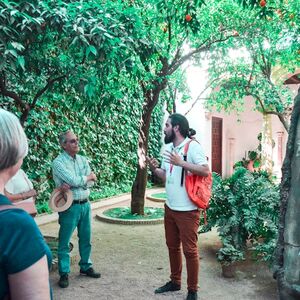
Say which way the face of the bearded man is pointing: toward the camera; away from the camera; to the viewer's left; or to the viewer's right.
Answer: to the viewer's left

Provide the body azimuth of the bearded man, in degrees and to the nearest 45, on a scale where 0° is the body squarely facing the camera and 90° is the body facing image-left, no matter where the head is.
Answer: approximately 45°

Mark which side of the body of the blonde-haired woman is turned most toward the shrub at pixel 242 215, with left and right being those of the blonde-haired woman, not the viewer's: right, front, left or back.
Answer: front

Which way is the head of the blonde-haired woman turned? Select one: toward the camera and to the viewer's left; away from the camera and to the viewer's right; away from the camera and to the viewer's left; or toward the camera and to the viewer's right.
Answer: away from the camera and to the viewer's right

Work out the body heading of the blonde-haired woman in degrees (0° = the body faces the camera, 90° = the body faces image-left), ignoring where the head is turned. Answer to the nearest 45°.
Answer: approximately 225°

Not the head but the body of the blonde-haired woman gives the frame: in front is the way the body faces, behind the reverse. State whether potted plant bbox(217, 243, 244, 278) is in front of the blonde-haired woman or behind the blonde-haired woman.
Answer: in front

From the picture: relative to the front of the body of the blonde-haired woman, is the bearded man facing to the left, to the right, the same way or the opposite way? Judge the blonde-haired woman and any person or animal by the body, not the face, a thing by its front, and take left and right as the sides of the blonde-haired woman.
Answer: the opposite way

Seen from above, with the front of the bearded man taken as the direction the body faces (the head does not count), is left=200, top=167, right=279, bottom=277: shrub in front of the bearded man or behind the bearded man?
behind

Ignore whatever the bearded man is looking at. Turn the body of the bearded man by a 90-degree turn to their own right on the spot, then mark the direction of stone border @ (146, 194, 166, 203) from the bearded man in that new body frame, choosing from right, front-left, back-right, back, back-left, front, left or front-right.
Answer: front-right
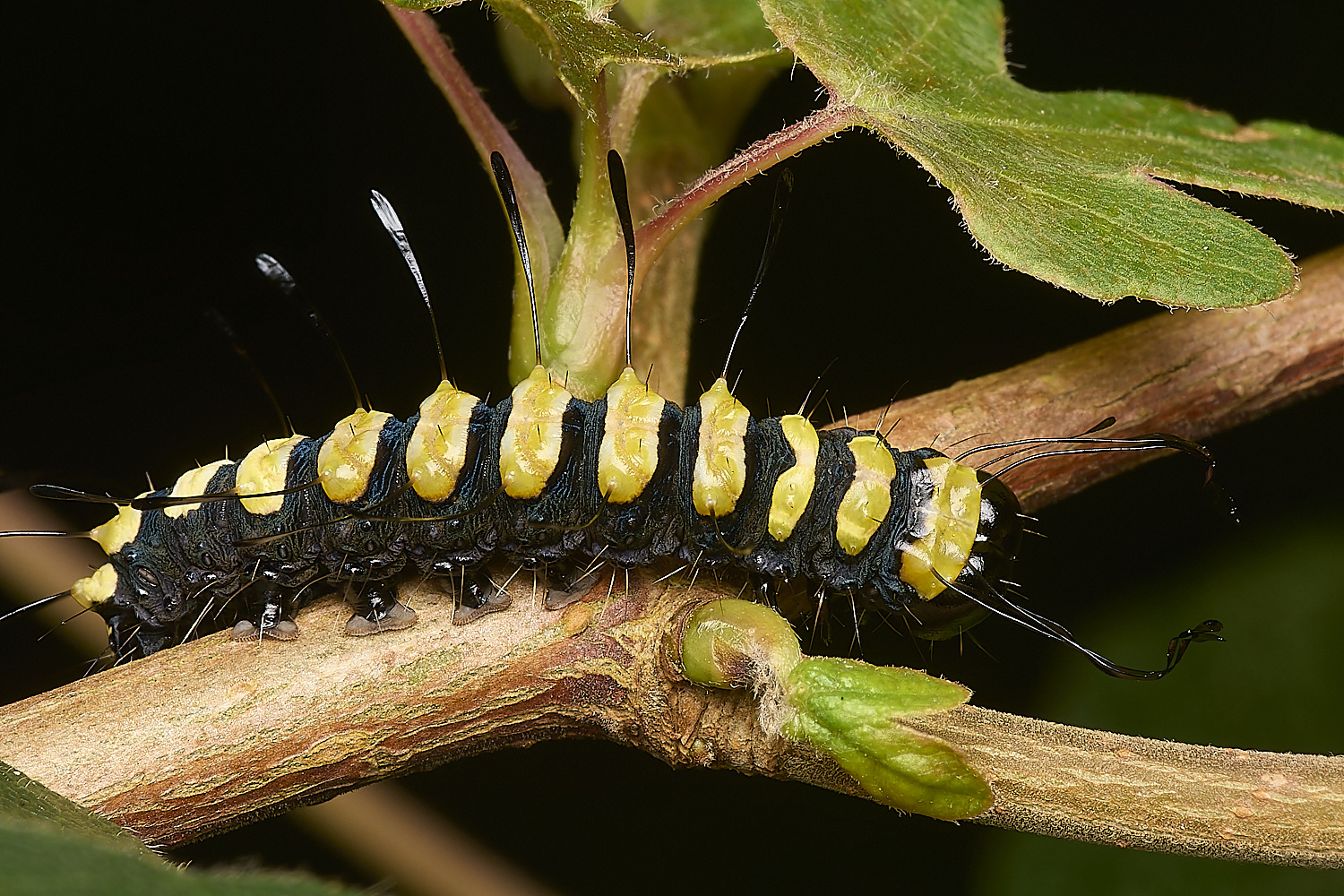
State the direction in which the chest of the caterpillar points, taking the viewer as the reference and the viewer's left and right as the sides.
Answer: facing to the right of the viewer
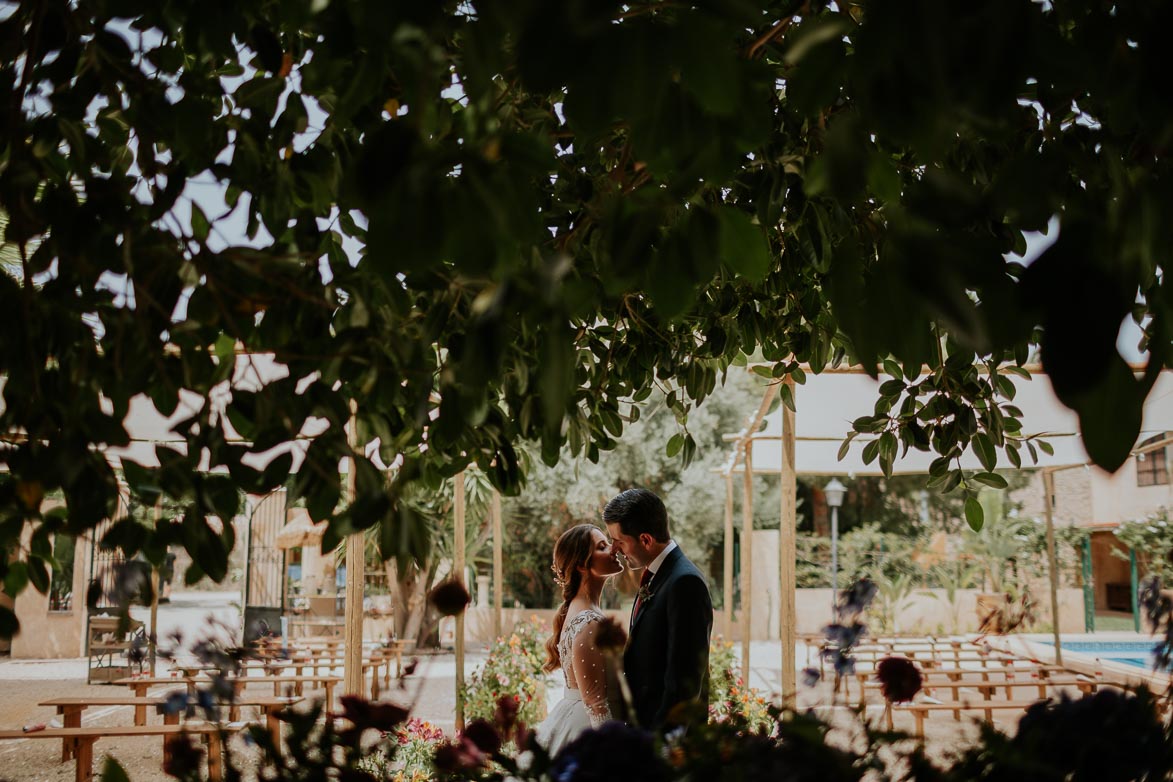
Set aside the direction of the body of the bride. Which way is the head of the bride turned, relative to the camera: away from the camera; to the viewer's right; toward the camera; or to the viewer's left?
to the viewer's right

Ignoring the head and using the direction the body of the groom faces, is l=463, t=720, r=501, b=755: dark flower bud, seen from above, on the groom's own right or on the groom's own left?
on the groom's own left

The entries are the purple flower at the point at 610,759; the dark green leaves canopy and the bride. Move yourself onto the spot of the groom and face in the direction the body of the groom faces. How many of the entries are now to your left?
2

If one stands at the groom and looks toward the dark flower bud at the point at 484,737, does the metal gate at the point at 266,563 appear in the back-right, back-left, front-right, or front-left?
back-right

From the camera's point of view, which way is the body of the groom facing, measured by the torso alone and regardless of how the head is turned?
to the viewer's left

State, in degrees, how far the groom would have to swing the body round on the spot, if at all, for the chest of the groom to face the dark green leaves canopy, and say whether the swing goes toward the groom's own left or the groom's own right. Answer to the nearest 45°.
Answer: approximately 90° to the groom's own left

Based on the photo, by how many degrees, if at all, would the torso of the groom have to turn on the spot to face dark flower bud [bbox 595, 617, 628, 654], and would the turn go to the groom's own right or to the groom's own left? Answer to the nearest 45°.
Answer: approximately 90° to the groom's own left

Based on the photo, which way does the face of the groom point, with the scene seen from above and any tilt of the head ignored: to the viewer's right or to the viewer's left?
to the viewer's left

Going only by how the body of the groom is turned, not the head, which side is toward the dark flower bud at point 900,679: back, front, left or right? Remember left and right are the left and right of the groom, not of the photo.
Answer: left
··········
* **WHAT THE TASK ASKS**:
Replace "bearded man" with "man with a beard" throughout the listing above and write it out again with nothing else changed. Omit the pictures from your answer.

* **RESPONSE AREA**:
Say which way the face of the man with a beard is pointing: toward the camera; away from the camera; to the viewer's left; or to the viewer's right.
Answer: to the viewer's left

Provide the body azimuth of the man with a beard, in degrees and to the nearest 45, on a scale where 0° is the body squarely facing the camera and 90° is the body facing image-left, no matter where the head is.
Answer: approximately 45°

Mark which side of the body of the blonde-haired woman is turned most toward the shrub at pixel 242 215, with left and right being those of the blonde-haired woman, not the viewer's: right, front, left or back.
Answer: front

Which way is the head of the blonde-haired woman turned? Select one: toward the camera and to the viewer's left; away from the camera and to the viewer's right; away from the camera and to the viewer's left; or toward the camera and to the viewer's right.
Answer: away from the camera and to the viewer's right

Work out the body heading of the blonde-haired woman in degrees (0° = the body faces the camera, 90° = the body faces image-left), ignoring where the head is turned. Answer to the nearest 45°.
Answer: approximately 225°

Not the head but the body of the blonde-haired woman gives the frame: in front is the way the body faces, behind the reverse. State whether potted plant bbox(217, 243, 244, 278) is in front of the blonde-haired woman or behind the blonde-haired woman.
Answer: in front

From the picture: relative to the front of the body of the blonde-haired woman, is the man with a beard facing to the left, to the right, the same way or the opposite way? Judge the blonde-haired woman and any person or animal by the body, not the face, a thing by its front, and take left and right as the sides of the blonde-haired woman.
Answer: the opposite way

Seen from above, with the front of the man with a beard taken as the direction the body faces (the head does not count), is left=200, top=167, right=279, bottom=277: shrub in front of the man with a beard or behind the man with a beard?
behind

Ignore whatever the man with a beard is looking at. Turn the body of the man with a beard by a 90-degree turn to their own right on the spot, then mark the direction of stone border @ (146, 194, 166, 203) from the man with a beard in that new body frame, choosing from right, front-left, back-right, back, back-left, front, left or front-right.
Answer: front-right
State the direction in which the chest of the caterpillar points, taking the viewer as the reference and the viewer's left and right as the sides.
Answer: facing to the right of the viewer
Set aside the direction of the body of the bride. Which way is the head of the bride turned, relative to the camera: away from the camera; to the viewer's right; toward the camera; or to the viewer's left?
to the viewer's right

Ignoring the head and using the direction the body of the groom faces, is l=463, t=720, r=501, b=755: dark flower bud, seen from above, on the groom's own right or on the groom's own left?
on the groom's own left

The entries are the purple flower at the point at 610,759; the dark green leaves canopy and the bride. Move yourself onto the spot of the groom and face in the direction the body of the groom faces. How many of the entries are now to your left?
2

If one stands at the groom and looks toward the dark flower bud at the point at 484,737, does the metal gate at the point at 266,563 appear in the back-right, back-left, front-right, or front-left?
back-right

From the camera's point of view, which way is the body of the groom facing, measured by the torso alone and regardless of how the head is turned?
to the viewer's left

State, in degrees, how far the groom would have to swing the body round on the spot, if at all, for the chest of the groom to face the dark green leaves canopy, and say whether the swing goes toward the groom's own left or the groom's own right. Answer to the nearest 45°.
Answer: approximately 90° to the groom's own left

Based on the photo, by how many degrees, if at all, would the torso of the groom have to turn on the spot to face dark flower bud [bbox 595, 617, 628, 654], and would the turn go to the groom's own right or to the groom's own left? Answer to the nearest 45°.
Answer: approximately 90° to the groom's own left

Based on the photo, which way does the face of the groom point, with the scene seen from above and any tilt of the head ignored: to the viewer's right or to the viewer's left?
to the viewer's left

Going only by how the body of the groom is turned, not the head, which side is toward the dark flower bud at point 900,679: back, front, left or right? Remember left and right are the left and right of the groom, not of the photo.
Answer: left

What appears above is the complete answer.